Theo Paphitis’ TV persona is that of a dragon, and with the recent launch of his new lingerie chain Boux Avenue and his role as an apprenticeship champion in the UK he is certainly breathing fire into the embattled retail industry right now.
The Dragons’ Den star, who is the former boss of women’s underwear specialists La Senza, current Chairman of Ryman Stationery and effectively a dyed-in-the-wool retailer, is adamant that the sector can open doors to hugely successful careers.
Analysts have voiced their concerns recently about the potential of a lost generation of workers following data from the Office for National Statistics showing UK youth unemployment surpassed one million earlier this year, but Paphitis thinks the government should be doing more to help retailers chip away at this growing figure.
“The government has got to make sure it looks after retail because it is the industry that employs young people,” he told Retail Gazette.
“It could introduce a whole manner of initiatives such as new employee tax breaks that ensure young people don’t get into the non-working habit, as that is a very dangerous habit.
“This government talks a good show but it doesn’t put its money where its mouth is.”
Paphitis is walking evidence of the heights a career in retail can lead to. He started on the shop floor at Watches of Switzerland and now, in his TV role as well as his business owner guise, he is the one wielding power over other people’s future work.
And although the route into running his own businesses came via forays into property and corporate finance, it is hardly surprising that he holds such passionate views about retail.
Quick to scoff at the assumption of many analysts that retail is generally a low-skilled industry, the Cypriot resembles less angry dragon and more peregrine falcon swooping down on its prey when defending the sector.

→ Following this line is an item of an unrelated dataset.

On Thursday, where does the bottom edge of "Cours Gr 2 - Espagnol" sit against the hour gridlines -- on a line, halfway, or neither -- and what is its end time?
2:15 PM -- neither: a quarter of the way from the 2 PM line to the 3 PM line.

“It’s the best job in the world - you learn everything you need to know about small business by working in retail,” he argued.
“It’s a great apprenticeship, it’s a great career. It is not an industry that people should consider below them.
“You don’t need to go to university to get a job in retail; in fact many people should forget about university and get on the work career ladder by joining the industry.”
Paphitis, who is Apprentice Champion on behalf of trade organisation Skillsmart Retail, is creating jobs himself by rolling out the Boux Avenue business in shopping centres nationwide.
Last week saw the opening of the company’s eighth shop, at The Friary in Guildford, but he expects the store portfolio to grow to 11 by the end of January, to 15 by next summer and up to around 30 in total. The company is “on a gallop”, as he describes it.
The new UK lingerie concept, which its boss only plans to unveil in prime shopping centres nationwide, views the quality of its staff and service as a selling point too.
“Anyone can buy lingerie from a popular department store, but putting it in the same plastic bag as the cooked chicken and coleslaw, etc is not right,” Paphitis said.
“Here you get the service, you get the product wrapped, you get the petals part of the packaging – and it’s special.”
In previous years, a target of 30 stores nationwide would be seen as lacking ambition, but with a changing retail landscape where prime shopping centres are one of the only dead-certs around in terms of ROI potential, this figure arguably could be the winning number.
On the same day Boux Avenue opened its first Surrey store, Sir Philip Green announced that his Arcadia Group might have to close down 260 stores in the next three years to streamline his fashion business, a move that would represent a ten per cent reduction in the company’s UK portfolio.
It is a familiar tale and shoppers should not be surprised to hear similar announcements from other large multiples in the new year, as leases are un-renewed and businesses focus on reducing overheads.
Paphitis is aware that retail is changing, but he is adapting with the change by installing high tech equipment in his Boux Avenue stores as well as the myriad of services the modern customer requires, be it click & collect, buy & deliver or purchase online/return in store.
Stores have a “boudoir” look about them, with products displayed in unique ways and shoppers able to try clothing on in different atmospheres due to the three lighting options made available in each changing room.
Paphitis is also backing his property opening strategy.
“I bet Philip Green isn’t shutting any stores in the centres I’m in or the centres I’m trying to get into,” he asserted.
Describing Arcadia’s move as necessary in a changing retail market, he added: “It is a great person who makes the tough decisions when they have to make them.”
Boux Avenue’s owner himself has proved throughout a successful retail career that he makes the correct choices more often than not.
He helped turn around the fortunes of La Senza and Ryman, and in his role as Millwall Football Club Chairman he even oversaw the team’s journey to an FA Cup final against Manchester United in 2004 – for any football fan, one of the most remarkable feats of the last decade.
It is therefore understandable that he shows no little confidence in his own ability, and in doing so he proves the potential of the retail industry as a job creator and economic stimulator at a time when it is needed most.
“I can safely say that sales at the Boux Avenue stores have met our most optimistic estimates,” he said.
“If I can do it now, I can do it anytime.”